╭─ INPUT RECORDS

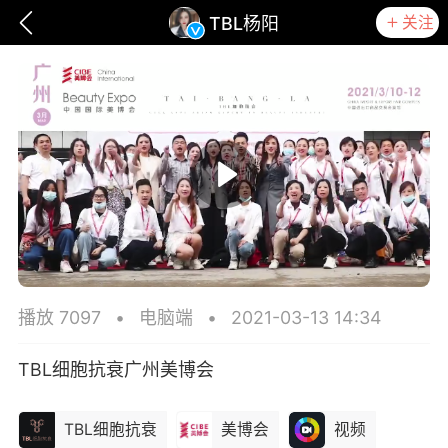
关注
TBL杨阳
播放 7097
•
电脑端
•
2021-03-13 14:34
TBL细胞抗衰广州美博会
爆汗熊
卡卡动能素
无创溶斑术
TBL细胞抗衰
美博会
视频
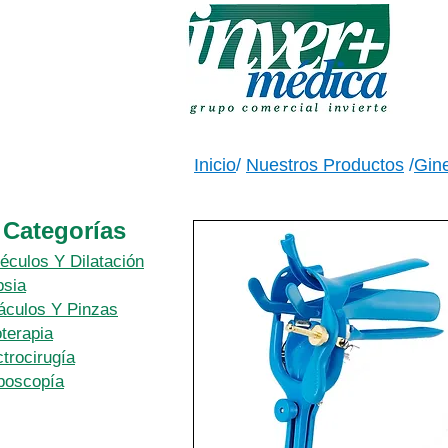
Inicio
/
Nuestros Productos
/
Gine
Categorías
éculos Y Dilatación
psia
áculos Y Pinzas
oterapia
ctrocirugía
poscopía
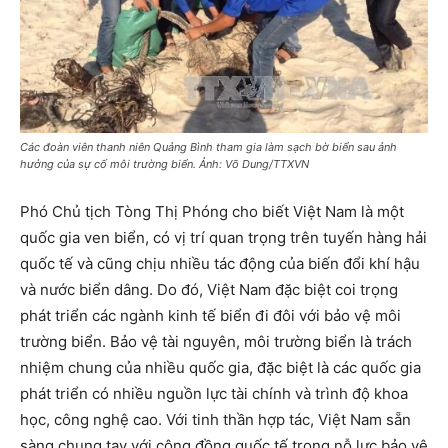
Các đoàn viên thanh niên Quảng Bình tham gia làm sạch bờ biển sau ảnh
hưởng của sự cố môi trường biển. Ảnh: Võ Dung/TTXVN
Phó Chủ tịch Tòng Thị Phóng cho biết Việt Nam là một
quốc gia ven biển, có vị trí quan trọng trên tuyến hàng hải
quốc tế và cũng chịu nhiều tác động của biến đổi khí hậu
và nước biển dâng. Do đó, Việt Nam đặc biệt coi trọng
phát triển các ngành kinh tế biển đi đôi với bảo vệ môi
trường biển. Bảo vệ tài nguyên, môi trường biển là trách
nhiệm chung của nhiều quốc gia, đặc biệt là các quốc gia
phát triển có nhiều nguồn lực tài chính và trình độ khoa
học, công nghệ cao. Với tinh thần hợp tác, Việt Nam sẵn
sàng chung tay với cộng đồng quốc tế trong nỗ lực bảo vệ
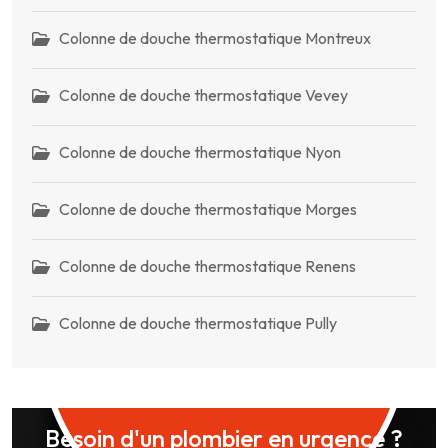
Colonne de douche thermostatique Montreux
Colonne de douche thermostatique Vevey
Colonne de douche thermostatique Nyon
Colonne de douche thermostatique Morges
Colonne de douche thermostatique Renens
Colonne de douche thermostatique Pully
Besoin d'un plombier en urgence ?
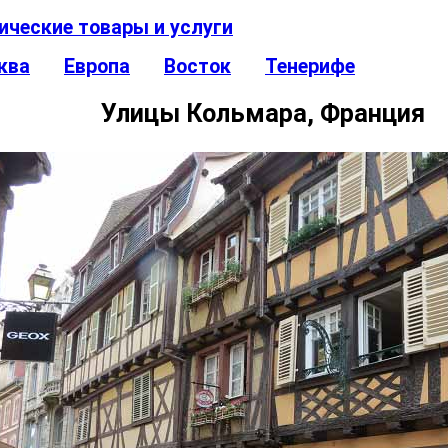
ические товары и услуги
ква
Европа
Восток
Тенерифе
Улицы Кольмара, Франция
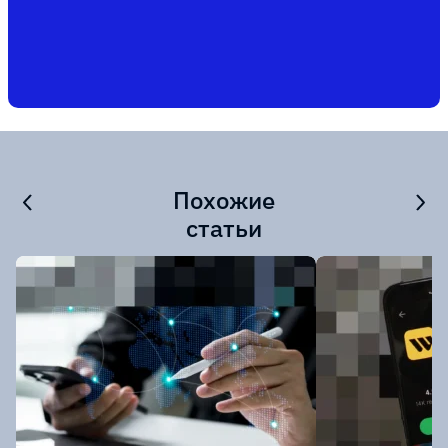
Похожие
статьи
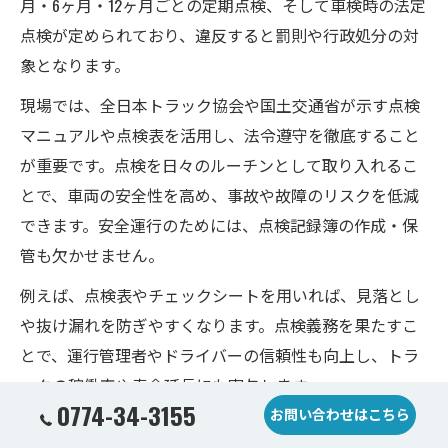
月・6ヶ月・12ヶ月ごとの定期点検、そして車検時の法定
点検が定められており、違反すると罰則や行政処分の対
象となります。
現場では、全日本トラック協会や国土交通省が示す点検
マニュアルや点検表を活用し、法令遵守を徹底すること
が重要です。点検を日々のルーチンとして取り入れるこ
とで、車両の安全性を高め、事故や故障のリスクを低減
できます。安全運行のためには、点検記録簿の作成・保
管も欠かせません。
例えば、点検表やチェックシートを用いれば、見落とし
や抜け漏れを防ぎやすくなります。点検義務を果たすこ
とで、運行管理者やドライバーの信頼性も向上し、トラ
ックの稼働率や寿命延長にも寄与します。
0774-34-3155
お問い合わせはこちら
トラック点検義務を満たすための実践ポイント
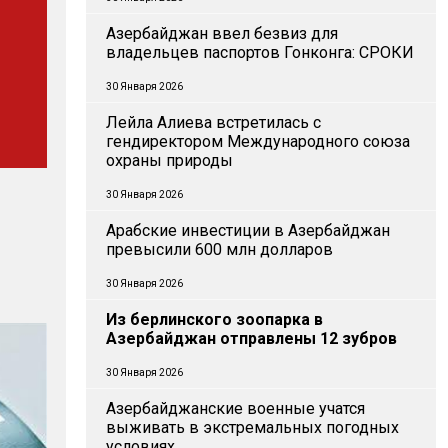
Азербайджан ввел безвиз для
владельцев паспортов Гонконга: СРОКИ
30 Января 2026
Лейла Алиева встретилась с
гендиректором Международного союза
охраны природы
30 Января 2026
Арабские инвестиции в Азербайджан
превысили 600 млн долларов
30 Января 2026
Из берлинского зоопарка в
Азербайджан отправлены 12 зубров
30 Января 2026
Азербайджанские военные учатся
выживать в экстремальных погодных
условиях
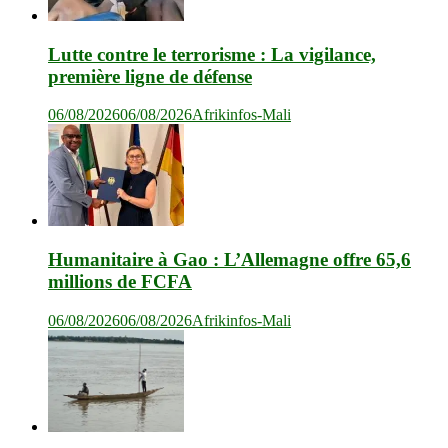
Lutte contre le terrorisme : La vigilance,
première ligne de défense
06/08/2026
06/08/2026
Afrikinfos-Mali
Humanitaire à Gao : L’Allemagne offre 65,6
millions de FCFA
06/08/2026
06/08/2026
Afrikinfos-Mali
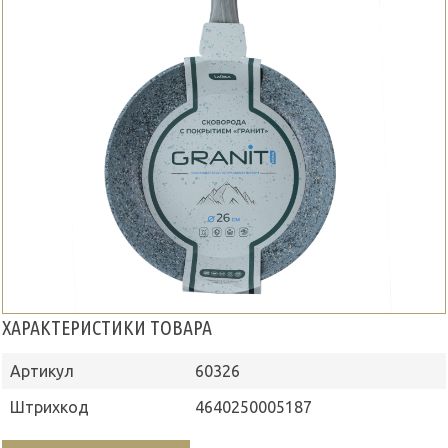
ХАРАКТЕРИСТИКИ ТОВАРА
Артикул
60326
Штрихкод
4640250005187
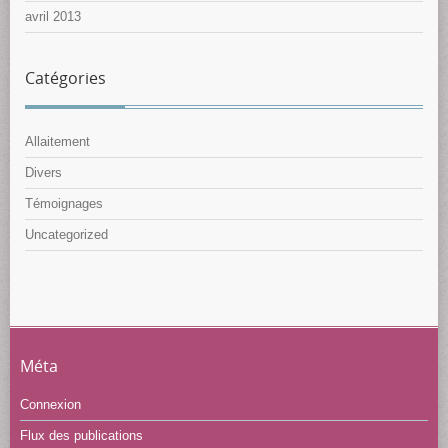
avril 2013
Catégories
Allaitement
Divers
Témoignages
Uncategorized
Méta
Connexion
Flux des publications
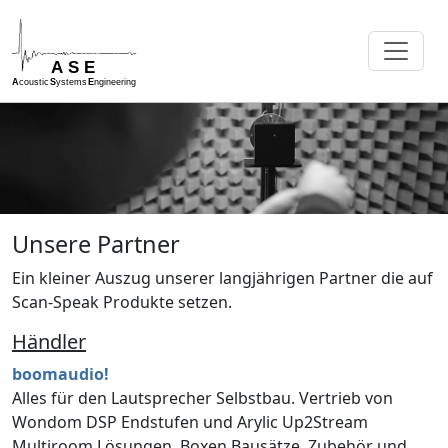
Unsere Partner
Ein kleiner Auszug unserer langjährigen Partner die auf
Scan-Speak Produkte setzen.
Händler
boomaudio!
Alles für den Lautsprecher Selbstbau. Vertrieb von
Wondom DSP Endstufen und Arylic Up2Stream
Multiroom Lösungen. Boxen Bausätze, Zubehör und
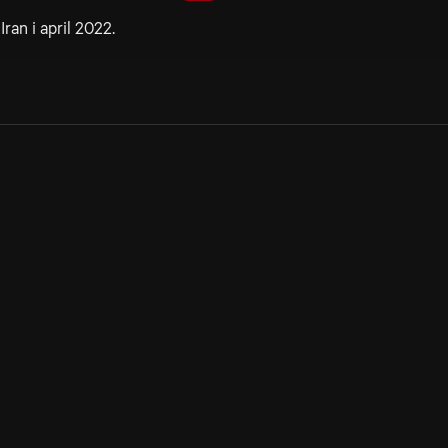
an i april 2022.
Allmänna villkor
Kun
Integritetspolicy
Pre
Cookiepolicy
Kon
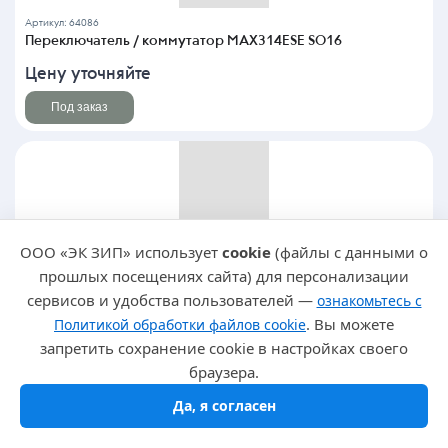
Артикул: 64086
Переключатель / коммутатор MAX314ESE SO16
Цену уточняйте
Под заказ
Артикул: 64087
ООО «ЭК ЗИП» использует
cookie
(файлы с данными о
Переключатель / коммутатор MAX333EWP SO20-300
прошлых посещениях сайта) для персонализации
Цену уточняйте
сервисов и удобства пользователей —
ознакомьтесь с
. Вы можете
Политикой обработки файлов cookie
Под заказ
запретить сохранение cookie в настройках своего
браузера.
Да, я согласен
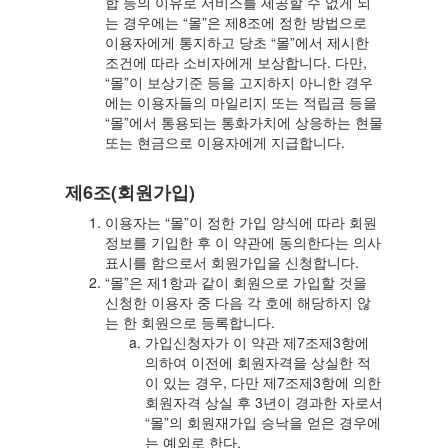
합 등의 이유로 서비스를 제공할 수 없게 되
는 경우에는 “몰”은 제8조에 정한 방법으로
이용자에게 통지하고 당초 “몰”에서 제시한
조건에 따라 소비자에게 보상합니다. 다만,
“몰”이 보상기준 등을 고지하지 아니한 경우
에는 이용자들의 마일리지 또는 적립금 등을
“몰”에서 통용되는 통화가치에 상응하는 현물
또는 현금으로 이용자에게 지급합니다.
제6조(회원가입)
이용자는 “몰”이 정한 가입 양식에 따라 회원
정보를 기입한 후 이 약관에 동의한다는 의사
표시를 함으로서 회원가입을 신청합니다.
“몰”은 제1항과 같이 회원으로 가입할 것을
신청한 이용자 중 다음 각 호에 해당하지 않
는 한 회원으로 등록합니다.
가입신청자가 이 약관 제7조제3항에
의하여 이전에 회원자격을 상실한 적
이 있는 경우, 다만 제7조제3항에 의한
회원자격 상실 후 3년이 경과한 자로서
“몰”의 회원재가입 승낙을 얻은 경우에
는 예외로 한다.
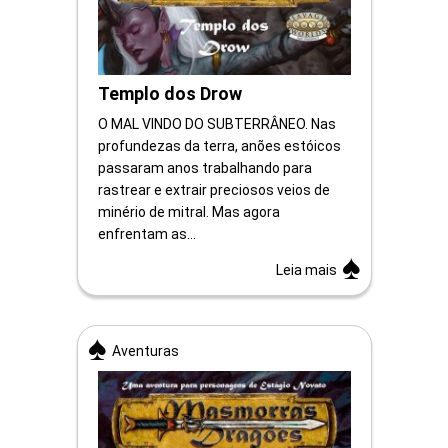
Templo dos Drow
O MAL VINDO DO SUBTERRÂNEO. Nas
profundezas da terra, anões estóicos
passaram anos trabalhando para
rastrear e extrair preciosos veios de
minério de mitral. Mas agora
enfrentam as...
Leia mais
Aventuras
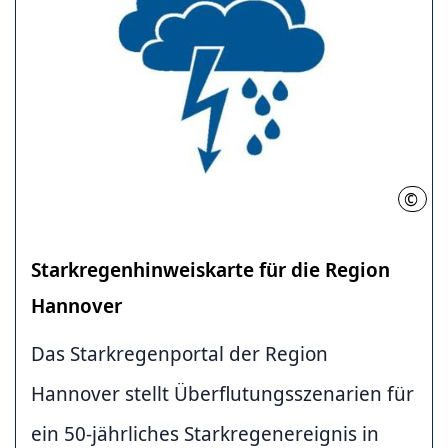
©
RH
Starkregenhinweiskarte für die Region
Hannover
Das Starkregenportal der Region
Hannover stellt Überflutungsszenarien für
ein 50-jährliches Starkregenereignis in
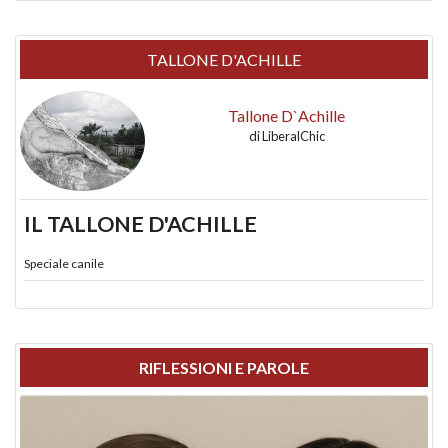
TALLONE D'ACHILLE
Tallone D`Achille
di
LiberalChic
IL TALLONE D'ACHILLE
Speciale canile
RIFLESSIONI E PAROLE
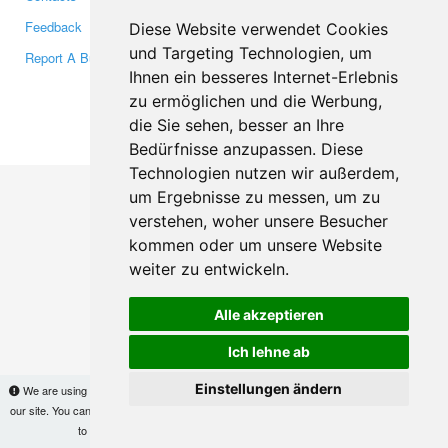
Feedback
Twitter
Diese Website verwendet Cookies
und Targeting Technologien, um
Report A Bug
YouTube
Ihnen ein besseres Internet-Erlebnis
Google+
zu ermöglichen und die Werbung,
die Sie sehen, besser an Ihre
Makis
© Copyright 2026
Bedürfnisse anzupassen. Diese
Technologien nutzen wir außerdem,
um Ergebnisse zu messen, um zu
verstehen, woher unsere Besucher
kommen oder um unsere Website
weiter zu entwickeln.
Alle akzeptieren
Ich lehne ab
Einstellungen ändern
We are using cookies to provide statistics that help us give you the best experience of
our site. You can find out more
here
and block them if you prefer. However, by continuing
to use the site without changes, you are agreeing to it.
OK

╰─

- [ABOUT THIS TASK]
Copy out every one of the lines above word for word, without the pictures.

- [WRITTEN SOLUTION]
关注
TBL杨阳
播放 7097
•
电脑端
•
2021-03-13 14:34
TBL细胞抗衰广州美博会
爆汗熊
卡卡动能素
无创溶斑术
TBL细胞抗衰
美博会
视频
Inicio
/
Nuestros Productos
/
Gine
Categorías
éculos Y Dilatación
psia
áculos Y Pinzas
oterapia
ctrocirugía
poscopía
Các đoàn viên thanh niên Quảng Bình tham gia làm sạch bờ biển sau ảnh
hưởng của sự cố môi trường biển. Ảnh: Võ Dung/TTXVN
Phó Chủ tịch Tòng Thị Phóng cho biết Việt Nam là một
quốc gia ven biển, có vị trí quan trọng trên tuyến hàng hải
quốc tế và cũng chịu nhiều tác động của biến đổi khí hậu
và nước biển dâng. Do đó, Việt Nam đặc biệt coi trọng
phát triển các ngành kinh tế biển đi đôi với bảo vệ môi
trường biển. Bảo vệ tài nguyên, môi trường biển là trách
nhiệm chung của nhiều quốc gia, đặc biệt là các quốc gia
phát triển có nhiều nguồn lực tài chính và trình độ khoa
học, công nghệ cao. Với tinh thần hợp tác, Việt Nam sẵn
sàng chung tay với cộng đồng quốc tế trong nỗ lực bảo vệ
Colonne de douche thermostatique Montreux
Colonne de douche thermostatique Vevey
Colonne de douche thermostatique Nyon
Colonne de douche thermostatique Morges
Colonne de douche thermostatique Renens
Colonne de douche thermostatique Pully
Besoin d'un plombier en urgence ?
ические товары и услуги
ква
Европа
Восток
Тенерифе
Улицы Кольмара, Франция
Похожие
статьи
月・6ヶ月・12ヶ月ごとの定期点検、そして車検時の法定
点検が定められており、違反すると罰則や行政処分の対
象となります。
現場では、全日本トラック協会や国土交通省が示す点検
マニュアルや点検表を活用し、法令遵守を徹底すること
が重要です。点検を日々のルーチンとして取り入れるこ
とで、車両の安全性を高め、事故や故障のリスクを低減
できます。安全運行のためには、点検記録簿の作成・保
管も欠かせません。
例えば、点検表やチェックシートを用いれば、見落とし
や抜け漏れを防ぎやすくなります。点検義務を果たすこ
とで、運行管理者やドライバーの信頼性も向上し、トラ
ックの稼働率や寿命延長にも寄与します。
0774-34-3155
お問い合わせはこちら
トラック点検義務を満たすための実践ポイント
Азербайджан ввел безвиз для
владельцев паспортов Гонконга: СРОКИ
30 Января 2026
Лейла Алиева встретилась с
гендиректором Международного союза
охраны природы
30 Января 2026
Арабские инвестиции в Азербайджан
превысили 600 млн долларов
30 Января 2026
Из берлинского зоопарка в
Азербайджан отправлены 12 зубров
30 Января 2026
Азербайджанские военные учатся
выживать в экстремальных погодных
условиях
Lutte contre le terrorisme : La vigilance,
première ligne de défense
06/08/2026
06/08/2026
Afrikinfos-Mali
Humanitaire à Gao : L’Allemagne offre 65,6
millions de FCFA
06/08/2026
06/08/2026
Afrikinfos-Mali
ХАРАКТЕРИСТИКИ ТОВАРА
Артикул
60326
Штрихкод
4640250005187
avril 2013
Catégories
Allaitement
Divers
Témoignages
Uncategorized
Méta
Connexion
Flux des publications
Unsere Partner
Ein kleiner Auszug unserer langjährigen Partner die auf
Scan-Speak Produkte setzen.
Händler
boomaudio!
Alles für den Lautsprecher Selbstbau. Vertrieb von
Wondom DSP Endstufen und Arylic Up2Stream
Multiroom Lösungen. Boxen Bausätze, Zubehör und
an i april 2022.
Allmänna villkor
Kun
Integritetspolicy
Pre
Cookiepolicy
Kon
Артикул: 64086
Переключатель / коммутатор MAX314ESE SO16
Цену уточняйте
Под заказ
Артикул: 64087
ООО «ЭК ЗИП» использует
cookie
(файлы с данными о
Переключатель / коммутатор MAX333EWP SO20-300
прошлых посещениях сайта) для персонализации
Цену уточняйте
сервисов и удобства пользователей —
ознакомьтесь с
. Вы можете
Политикой обработки файлов cookie
Под заказ
запретить сохранение cookie в настройках своего
браузера.
Да, я согласен
합 등의 이유로 서비스를 제공할 수 없게 되
는 경우에는 “몰”은 제8조에 정한 방법으로
이용자에게 통지하고 당초 “몰”에서 제시한
조건에 따라 소비자에게 보상합니다. 다만,
“몰”이 보상기준 등을 고지하지 아니한 경우
에는 이용자들의 마일리지 또는 적립금 등을
“몰”에서 통용되는 통화가치에 상응하는 현물
또는 현금으로 이용자에게 지급합니다.
제6조(회원가입)
이용자는 “몰”이 정한 가입 양식에 따라 회원
정보를 기입한 후 이 약관에 동의한다는 의사
표시를 함으로서 회원가입을 신청합니다.
“몰”은 제1항과 같이 회원으로 가입할 것을
신청한 이용자 중 다음 각 호에 해당하지 않
는 한 회원으로 등록합니다.
가입신청자가 이 약관 제7조제3항에
의하여 이전에 회원자격을 상실한 적
이 있는 경우, 다만 제7조제3항에 의한
회원자격 상실 후 3년이 경과한 자로서
“몰”의 회원재가입 승낙을 얻은 경우에
는 예외로 한다.
Templo dos Drow
O MAL VINDO DO SUBTERRÂNEO. Nas
profundezas da terra, anões estóicos
passaram anos trabalhando para
rastrear e extrair preciosos veios de
minério de mitral. Mas agora
enfrentam as...
Leia mais
Aventuras
©
RH
Starkregenhinweiskarte für die Region
Hannover
Das Starkregenportal der Region
Hannover stellt Überflutungsszenarien für
ein 50-jährliches Starkregenereignis in
TALLONE D'ACHILLE
Tallone D`Achille
di
LiberalChic
IL TALLONE D'ACHILLE
Speciale canile
RIFLESSIONI E PAROLE
Feedback
Twitter
Diese Website verwendet Cookies
und Targeting Technologien, um
Report A Bug
YouTube
Ihnen ein besseres Internet-Erlebnis
Google+
zu ermöglichen und die Werbung,
die Sie sehen, besser an Ihre
Makis
© Copyright 2026
Bedürfnisse anzupassen. Diese
Technologien nutzen wir außerdem,
um Ergebnisse zu messen, um zu
verstehen, woher unsere Besucher
kommen oder um unsere Website
weiter zu entwickeln.
Alle akzeptieren
Ich lehne ab
Einstellungen ändern
We are using cookies to provide statistics that help us give you the best experience of
our site. You can find out more
here
and block them if you prefer. However, by continuing
to use the site without changes, you are agreeing to it.
OK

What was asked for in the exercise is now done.